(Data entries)
= Beginning of Section =

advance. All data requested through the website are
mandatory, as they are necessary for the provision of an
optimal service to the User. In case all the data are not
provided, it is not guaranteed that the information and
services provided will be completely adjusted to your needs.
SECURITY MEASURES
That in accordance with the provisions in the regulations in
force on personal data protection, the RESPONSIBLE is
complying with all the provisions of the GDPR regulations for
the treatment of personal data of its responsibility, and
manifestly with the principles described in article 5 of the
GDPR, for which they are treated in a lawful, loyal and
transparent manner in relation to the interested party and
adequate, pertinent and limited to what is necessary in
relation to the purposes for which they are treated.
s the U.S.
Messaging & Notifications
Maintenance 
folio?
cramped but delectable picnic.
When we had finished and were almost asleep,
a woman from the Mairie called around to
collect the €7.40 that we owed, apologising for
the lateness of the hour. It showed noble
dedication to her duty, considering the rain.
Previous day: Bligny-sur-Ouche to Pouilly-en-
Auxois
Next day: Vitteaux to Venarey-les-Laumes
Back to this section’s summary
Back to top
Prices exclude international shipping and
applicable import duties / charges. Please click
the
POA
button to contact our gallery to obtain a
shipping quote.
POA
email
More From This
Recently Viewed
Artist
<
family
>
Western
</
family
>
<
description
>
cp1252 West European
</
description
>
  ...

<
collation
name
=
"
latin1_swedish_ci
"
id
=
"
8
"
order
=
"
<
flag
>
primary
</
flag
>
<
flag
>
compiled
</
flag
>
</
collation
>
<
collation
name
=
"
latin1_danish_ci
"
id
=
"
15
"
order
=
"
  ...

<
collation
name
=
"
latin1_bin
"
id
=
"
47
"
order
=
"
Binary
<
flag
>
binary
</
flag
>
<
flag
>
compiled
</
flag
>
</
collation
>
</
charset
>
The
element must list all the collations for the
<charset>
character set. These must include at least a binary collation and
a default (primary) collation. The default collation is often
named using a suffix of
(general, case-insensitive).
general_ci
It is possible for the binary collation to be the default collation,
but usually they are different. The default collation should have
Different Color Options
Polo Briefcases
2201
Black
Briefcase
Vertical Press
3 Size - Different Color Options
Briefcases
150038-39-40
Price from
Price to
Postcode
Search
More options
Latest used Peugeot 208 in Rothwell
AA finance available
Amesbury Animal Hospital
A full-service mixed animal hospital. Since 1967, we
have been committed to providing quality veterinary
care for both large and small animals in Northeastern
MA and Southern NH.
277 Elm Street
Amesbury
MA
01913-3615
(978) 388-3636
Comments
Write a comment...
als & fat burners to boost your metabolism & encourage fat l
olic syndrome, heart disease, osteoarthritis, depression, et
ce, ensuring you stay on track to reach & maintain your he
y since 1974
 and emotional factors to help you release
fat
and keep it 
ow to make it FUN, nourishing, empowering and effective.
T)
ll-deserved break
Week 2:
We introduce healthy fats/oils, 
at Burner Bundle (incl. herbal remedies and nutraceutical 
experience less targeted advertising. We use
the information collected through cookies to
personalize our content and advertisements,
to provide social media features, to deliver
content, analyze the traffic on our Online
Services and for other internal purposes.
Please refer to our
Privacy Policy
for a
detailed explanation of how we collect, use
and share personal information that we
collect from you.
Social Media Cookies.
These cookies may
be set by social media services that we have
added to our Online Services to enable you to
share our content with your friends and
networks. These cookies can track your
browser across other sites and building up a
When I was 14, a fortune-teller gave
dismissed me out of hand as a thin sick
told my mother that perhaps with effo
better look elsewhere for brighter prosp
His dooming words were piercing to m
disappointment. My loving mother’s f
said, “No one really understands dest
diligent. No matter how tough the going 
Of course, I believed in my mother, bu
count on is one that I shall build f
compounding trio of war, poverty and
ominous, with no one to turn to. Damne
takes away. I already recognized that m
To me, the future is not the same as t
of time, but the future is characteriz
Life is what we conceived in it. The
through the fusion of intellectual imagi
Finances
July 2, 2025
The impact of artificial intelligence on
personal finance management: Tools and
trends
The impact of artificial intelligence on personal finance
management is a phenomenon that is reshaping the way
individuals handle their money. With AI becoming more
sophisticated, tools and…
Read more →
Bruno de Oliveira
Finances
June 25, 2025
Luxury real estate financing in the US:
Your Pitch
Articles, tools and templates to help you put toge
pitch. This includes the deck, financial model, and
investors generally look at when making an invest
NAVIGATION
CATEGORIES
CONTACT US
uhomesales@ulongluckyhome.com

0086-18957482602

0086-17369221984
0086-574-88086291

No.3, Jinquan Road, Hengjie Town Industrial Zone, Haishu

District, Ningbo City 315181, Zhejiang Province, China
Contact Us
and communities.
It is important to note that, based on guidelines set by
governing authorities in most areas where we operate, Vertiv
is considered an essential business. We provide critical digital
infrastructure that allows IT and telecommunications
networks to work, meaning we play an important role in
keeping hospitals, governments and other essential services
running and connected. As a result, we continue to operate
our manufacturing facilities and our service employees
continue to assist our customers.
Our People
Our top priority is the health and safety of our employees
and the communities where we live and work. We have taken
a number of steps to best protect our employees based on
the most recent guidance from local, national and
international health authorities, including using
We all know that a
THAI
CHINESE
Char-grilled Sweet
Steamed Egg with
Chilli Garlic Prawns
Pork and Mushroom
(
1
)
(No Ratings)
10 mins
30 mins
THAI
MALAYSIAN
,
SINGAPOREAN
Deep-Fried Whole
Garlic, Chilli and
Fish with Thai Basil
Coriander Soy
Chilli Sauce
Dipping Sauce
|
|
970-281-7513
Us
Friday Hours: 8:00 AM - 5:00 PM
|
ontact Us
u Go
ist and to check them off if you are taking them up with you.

= End of Section =

_Task description_
State how many lines of the records contain the word "operate". Give only the number.

_Answer to this problem_
2